En lo primero que pensó, naturalmente, fue en salir de allí, pero parecía altamente improbable que pudiera bucear, salir a la superficie del río y luego llegar a la orilla. Era posible que aquel pasadizo sumergido estuviese plagado de vueltas y revueltas y, lo que más temía, que, en su trayecto de vuelta se tropezase con otros viscosos habitantes de aquellas cavernas.

Incluso aunque lograra llegar sin tropiezo al río, aún subsistía el peligro de que le atacasen antes de que pudiera echar pie a tierra. Pero no tenía ninguna otra opción, de forma que tras llenarse los pulmones del hediondo aire de la cámara, Tarzán de los Monos se aventuró por aquel oscuro y acuoso agujero, que no podía ver y que exploró a base de tantear con las manos y las piernas.

La pierna sobre la que se habían cerrado las mandíbulas del cocodrilo estaba gravemente malherida, pero no tenía ningún hueso roto, y los músculos y tendones tampoco habían sufrido suficiente daño como para que la pierna quedase inutilizada.

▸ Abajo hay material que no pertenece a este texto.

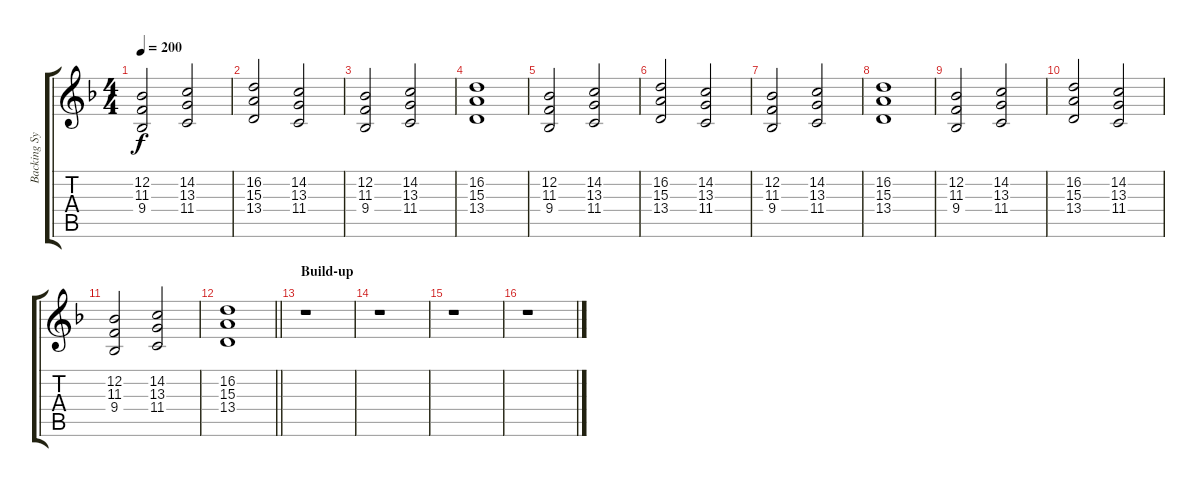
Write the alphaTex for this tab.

\track ("Backing Synth" "Backing Sy") {instrument synthstrings1}
\staff {score tabs}
\tuning (Eb4 Bb3 Gb3 Db3 Ab2 Eb2) {hide}
\ts (4 4)
\tempo 200
\clef g2
\ks dminor
(12.2 11.3 9.4).2{dy f} (14.2 13.3 11.4).2 |
(16.2 15.3 13.4).2 (14.2 13.3 11.4).2 |
(12.2 11.3 9.4).2 (14.2 13.3 11.4).2 |
(16.2 15.3 13.4).1 |
(12.2 11.3 9.4).2 (14.2 13.3 11.4).2 |
(16.2 15.3 13.4).2 (14.2 13.3 11.4).2 |
(12.2 11.3 9.4).2 (14.2 13.3 11.4).2 |
(16.2 15.3 13.4).1 |
(12.2 11.3 9.4).2 (14.2 13.3 11.4).2 |
(16.2 15.3 13.4).2 (14.2 13.3 11.4).2 |
(12.2 11.3 9.4).2 (14.2 13.3 11.4).2 |
\barLineRight lightlight
(16.2 15.3 13.4).1 |
\section ("" "Build-up")
r.1 |
r.1 |
r.1 |
r.1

Le dolía de una manera insoportable, pero nada más.

Tarzán de los Monos, sin embargo, estaba acostumbrado al dolor, así que no le prestó más atención en cuanto comprobó que los afilados dientes del monstruo no habían causado daños irreparables a la extremidad inferior.

Rápidamente serpenteó y nadó por el descendente pasillo sumergido, hasta llegar por fin al fondo del río, a escasos metros de la orilla. Cuando el hombre-mono emergió a la superficie, vio a escasa distancia del lugar donde se encontraba las cabezas de un par de enormes cocodrilos. Los saurios se precipitaron rápidamente hacia él y, sólo gracias a un esfuerzo sobrehumano, logró Tarzán agarrarse a las ramas de un árbol tendidas sobre la corriente.